Edna St. Vincent Millay’s “Recuerdo”

Edna St. Vincent Millay

Edna St. Vincent Millay

It is National Poetry Month!

Edna St. Vincent Millay, winner of the Pulitzer Prize in 1922, is one of my favorite American poets.

When I was a teenager, I memorized “Recuerdo.”  Dried flowers mark this poem in my battered copy of her Collected Poems (or is it a weed?).  My friends and I trailed through the woods carrying poetry books, though hiking was a struggle in our fashionable Dr. Scholl’s exercise sandals.

This enchanting poem is evocative not only of the intensity of love but also of her Bohemian identity.

“Recuerdo” by Edna St. Vincent Millay

We were very tired, we were very merry—
We had gone back and forth all night on the ferry.
It was bare and bright, and smelled like a stable—
But we looked into a fire, we leaned across a table,
We lay on a hill-top underneath the moon;
And the whistles kept blowing, and the dawn came soon.

We were very tired, we were very merry—
We had gone back and forth all night on the ferry;
And you ate an apple, and I ate a pear,
From a dozen of each we had bought somewhere;
And the sky went wan, and the wind came cold,
And the sun rose dripping, a bucketful of gold.

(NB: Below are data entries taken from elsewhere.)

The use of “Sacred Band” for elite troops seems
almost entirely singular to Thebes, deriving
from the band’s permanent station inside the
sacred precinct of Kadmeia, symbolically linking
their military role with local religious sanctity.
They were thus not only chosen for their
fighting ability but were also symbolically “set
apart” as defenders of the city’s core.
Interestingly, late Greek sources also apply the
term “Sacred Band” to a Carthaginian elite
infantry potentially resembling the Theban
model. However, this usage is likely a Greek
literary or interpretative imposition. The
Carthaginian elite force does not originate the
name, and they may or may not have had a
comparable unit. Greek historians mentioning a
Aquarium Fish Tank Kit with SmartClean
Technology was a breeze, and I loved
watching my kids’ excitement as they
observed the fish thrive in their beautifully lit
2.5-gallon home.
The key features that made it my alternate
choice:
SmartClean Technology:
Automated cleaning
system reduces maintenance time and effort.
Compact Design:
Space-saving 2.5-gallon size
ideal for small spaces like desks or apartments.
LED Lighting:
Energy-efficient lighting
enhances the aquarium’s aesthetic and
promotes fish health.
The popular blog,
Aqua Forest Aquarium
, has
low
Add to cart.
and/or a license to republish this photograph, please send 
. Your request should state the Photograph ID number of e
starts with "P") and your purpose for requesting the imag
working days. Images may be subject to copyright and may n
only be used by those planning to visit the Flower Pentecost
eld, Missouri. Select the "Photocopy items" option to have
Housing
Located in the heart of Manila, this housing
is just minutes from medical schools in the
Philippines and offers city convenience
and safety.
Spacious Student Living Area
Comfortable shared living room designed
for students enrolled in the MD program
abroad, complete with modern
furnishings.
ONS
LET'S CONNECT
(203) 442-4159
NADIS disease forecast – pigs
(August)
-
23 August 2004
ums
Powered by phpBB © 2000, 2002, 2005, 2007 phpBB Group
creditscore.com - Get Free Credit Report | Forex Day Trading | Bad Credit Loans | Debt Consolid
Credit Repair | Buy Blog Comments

We were very tired, we were very merry,
We had gone back and forth all night on the ferry.
We hailed, “Good morrow, mother!” to a shawl-covered head,
And bought a morning paper, which neither of us read;
And she wept, “God bless you!” for the apples and pears,
And we gave her all our money but our subway fares.

2 thoughts on “Edna St. Vincent Millay’s “Recuerdo”

  1. I’ve memorized a few of hers too, in years past, but not this one. You’ve got me thinking about rereading to see how quickly those verses return with some prompting!